• [What the task asks]: Once the pictures are set aside, reproduce the remaining data exactly.

Source material Block Start

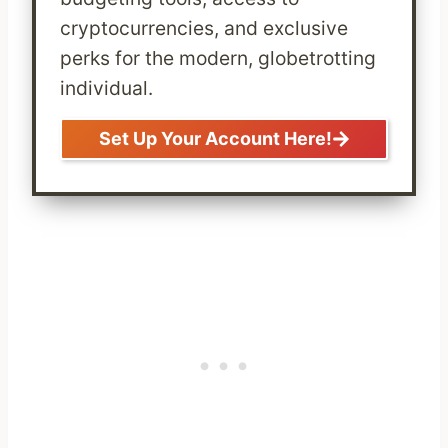
cryptocurrencies, and exclusive
perks for the modern, globetrotting
individual.
Set Up Your Account Here!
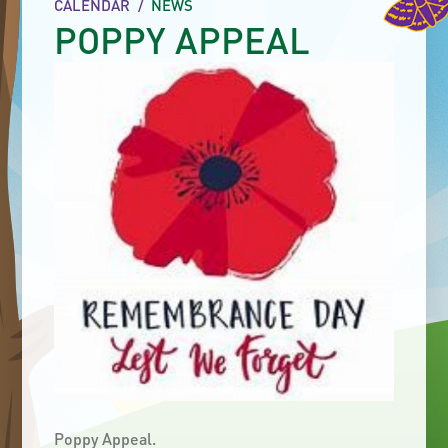
CALENDAR
/
NEWS
POPPY APPEAL
Poppy Appeal.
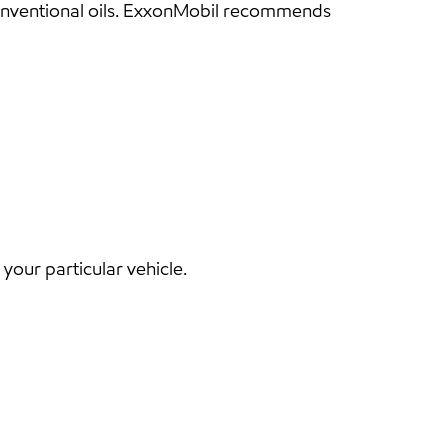
conventional oils. ExxonMobil recommends
our particular vehicle.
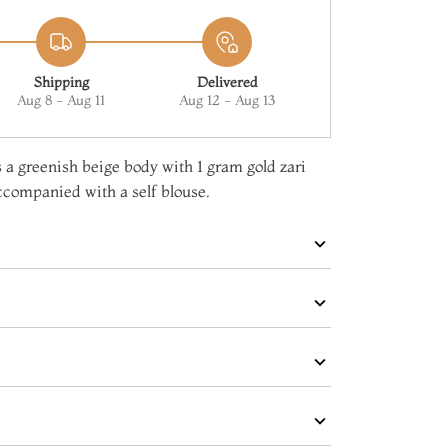
Shipping
Delivered
Aug 8 - Aug 11
Aug 12 - Aug 13
 a greenish beige body with 1 gram gold zari
accompanied with a self blouse.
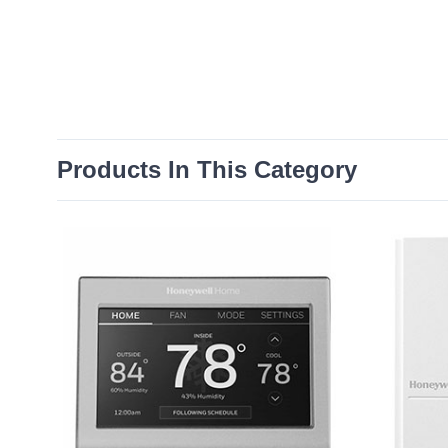
Products In This Category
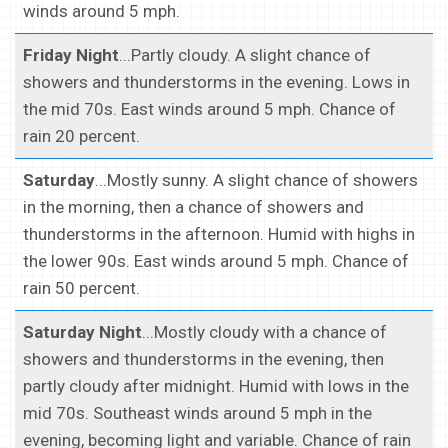
winds around 5 mph.
Friday Night
...Partly cloudy. A slight chance of
showers and thunderstorms in the evening. Lows in
the mid 70s. East winds around 5 mph. Chance of
rain 20 percent.
Saturday
...Mostly sunny. A slight chance of showers
in the morning, then a chance of showers and
thunderstorms in the afternoon. Humid with highs in
the lower 90s. East winds around 5 mph. Chance of
rain 50 percent.
Saturday Night
...Mostly cloudy with a chance of
showers and thunderstorms in the evening, then
partly cloudy after midnight. Humid with lows in the
mid 70s. Southeast winds around 5 mph in the
evening, becoming light and variable. Chance of rain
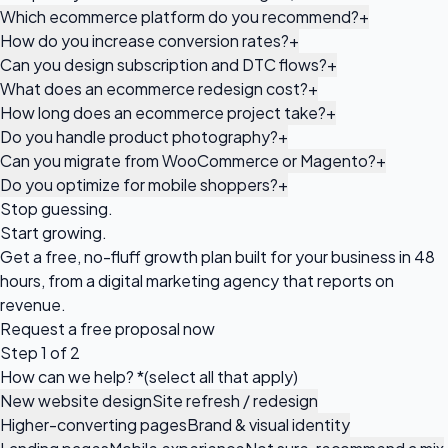
Which ecommerce platform do you recommend?
+
How do you increase conversion rates?
+
Can you design subscription and DTC flows?
+
What does an ecommerce redesign cost?
+
How long does an ecommerce project take?
+
Do you handle product photography?
+
Can you migrate from WooCommerce or Magento?
+
Do you optimize for mobile shoppers?
+
Stop guessing.
Start growing.
Get a free, no-fluff growth plan built for your business in 48
hours, from a digital marketing agency that reports on
revenue.
Request a
free proposal
now
Step 1 of 2
How can we help?
*
(select all that apply)
New website design
Site refresh / redesign
Higher-converting pages
Brand & visual identity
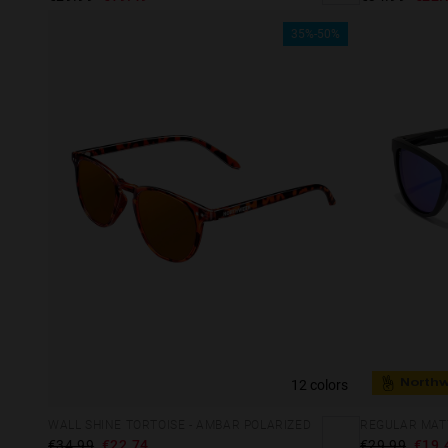
35%-50%
12 colors
North
WALL SHINE TORTOISE - AMBAR POLARIZED
REGULAR MATT
€34.99
€22.74
€29.99
€19.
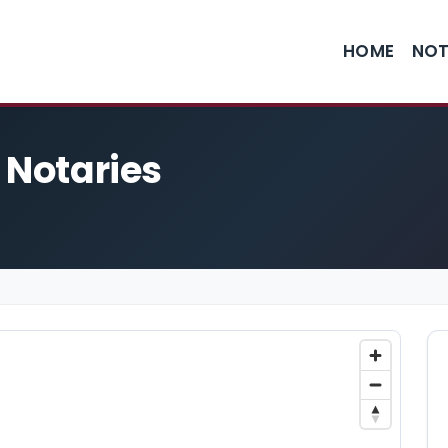
HOME
NOT
 Notaries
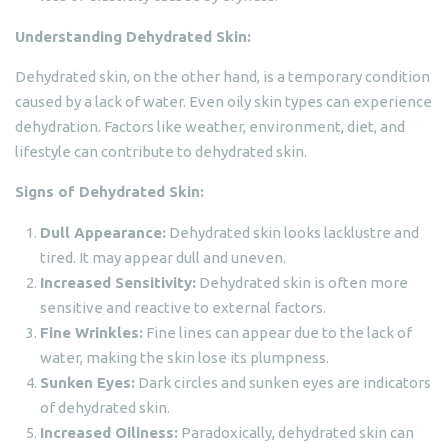
Understanding Dehydrated Skin:
Dehydrated skin, on the other hand, is a temporary condition
caused by a lack of water. Even oily skin types can experience
dehydration. Factors like weather, environment, diet, and
lifestyle can contribute to dehydrated skin.
Signs of Dehydrated Skin:
Dull Appearance:
Dehydrated skin looks lacklustre and
tired. It may appear dull and uneven.
Increased Sensitivity:
Dehydrated skin is often more
sensitive and reactive to external factors.
Fine Wrinkles:
Fine lines can appear due to the lack of
water, making the skin lose its plumpness.
Sunken Eyes:
Dark circles and sunken eyes are indicators
of dehydrated skin.
Increased Oiliness:
Paradoxically, dehydrated skin can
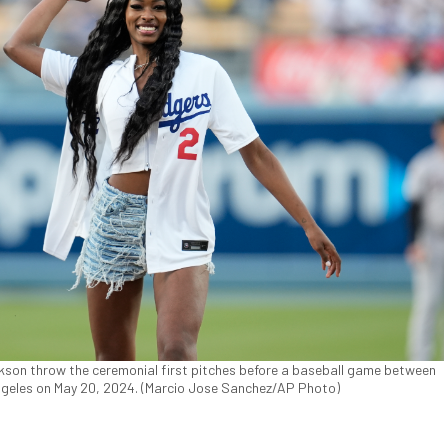
kson throw the ceremonial first pitches before a baseball game between
geles on May 20, 2024. (Marcio Jose Sanchez/AP Photo)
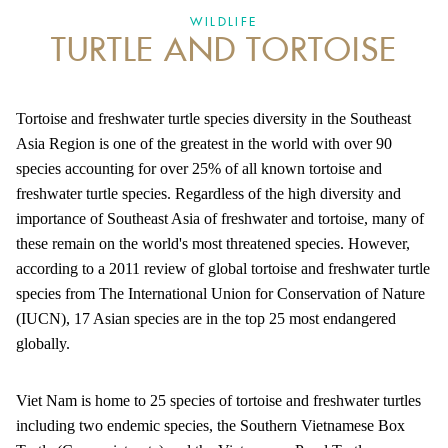
WILDLIFE
TURTLE AND TORTOISE
ANTI-MONEY LAUNDERING REFERENCES RELATED TO ILLEGAL WILDLIFE TRAD
Tortoise and freshwater turtle species diversity in the Southeast
Asia Region is one of the greatest in the world with over 90
species accounting for over 25% of all known tortoise and
freshwater turtle species. Regardless of the high diversity and
importance of Southeast Asia of freshwater and tortoise, many of
these remain on the world's most threatened species. However,
according to a 2011 review of global tortoise and freshwater turtle
species from The International Union for Conservation of Nature
(IUCN), 17 Asian species are in the top 25 most endangered
globally.
Viet Nam is home to 25 species of tortoise and freshwater turtles
including two endemic species, the Southern Vietnamese Box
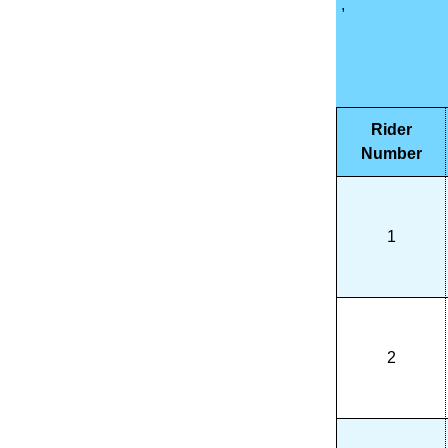
,
Rider
Number
1
2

Source material Block End

• [Task solution]:
cryptocurrencies, and exclusive
perks for the modern, globetrotting
individual.
Set Up Your Account Here!
CALENDAR
/
NEWS
POPPY APPEAL
Poppy Appeal.
conventional oils. ExxonMobil recommends
our particular vehicle.
Shipping
Delivered
Aug 8 - Aug 11
Aug 12 - Aug 13
 a greenish beige body with 1 gram gold zari
accompanied with a self blouse.
Products In This Category
winds around 5 mph.
Friday Night
...Partly cloudy. A slight chance of
showers and thunderstorms in the evening. Lows in
the mid 70s. East winds around 5 mph. Chance of
rain 20 percent.
Saturday
...Mostly sunny. A slight chance of showers
in the morning, then a chance of showers and
thunderstorms in the afternoon. Humid with highs in
the lower 90s. East winds around 5 mph. Chance of
rain 50 percent.
Saturday Night
...Mostly cloudy with a chance of
showers and thunderstorms in the evening, then
partly cloudy after midnight. Humid with lows in the
mid 70s. Southeast winds around 5 mph in the
evening, becoming light and variable. Chance of rain
Which ecommerce platform do you recommend?
+
How do you increase conversion rates?
+
Can you design subscription and DTC flows?
+
What does an ecommerce redesign cost?
+
How long does an ecommerce project take?
+
Do you handle product photography?
+
Can you migrate from WooCommerce or Magento?
+
Do you optimize for mobile shoppers?
+
Stop guessing.
Start growing.
Get a free, no-fluff growth plan built for your business in 48
hours, from a digital marketing agency that reports on
revenue.
Request a
free proposal
now
Step 1 of 2
How can we help?
*
(select all that apply)
New website design
Site refresh / redesign
Higher-converting pages
Brand & visual identity
35%-50%
12 colors
North
WALL SHINE TORTOISE - AMBAR POLARIZED
REGULAR MATT
€34.99
€22.74
€29.99
€19.
HOME
NOT
 Notaries
Understanding Dehydrated Skin:
Dehydrated skin, on the other hand, is a temporary condition
caused by a lack of water. Even oily skin types can experience
dehydration. Factors like weather, environment, diet, and
lifestyle can contribute to dehydrated skin.
Signs of Dehydrated Skin:
Dull Appearance:
Dehydrated skin looks lacklustre and
tired. It may appear dull and uneven.
Increased Sensitivity:
Dehydrated skin is often more
sensitive and reactive to external factors.
Fine Wrinkles:
Fine lines can appear due to the lack of
water, making the skin lose its plumpness.
Sunken Eyes:
Dark circles and sunken eyes are indicators
of dehydrated skin.
Increased Oiliness:
Paradoxically, dehydrated skin can
kson throw the ceremonial first pitches before a baseball game between
geles on May 20, 2024. (Marcio Jose Sanchez/AP Photo)
WILDLIFE
TURTLE AND TORTOISE
ANTI-MONEY LAUNDERING REFERENCES RELATED TO ILLEGAL WILDLIFE TRAD
Tortoise and freshwater turtle species diversity in the Southeast
Asia Region is one of the greatest in the world with over 90
species accounting for over 25% of all known tortoise and
freshwater turtle species. Regardless of the high diversity and
importance of Southeast Asia of freshwater and tortoise, many of
these remain on the world's most threatened species. However,
according to a 2011 review of global tortoise and freshwater turtle
species from The International Union for Conservation of Nature
(IUCN), 17 Asian species are in the top 25 most endangered
globally.
Viet Nam is home to 25 species of tortoise and freshwater turtles
including two endemic species, the Southern Vietnamese Box
,
Rider
Number
1
2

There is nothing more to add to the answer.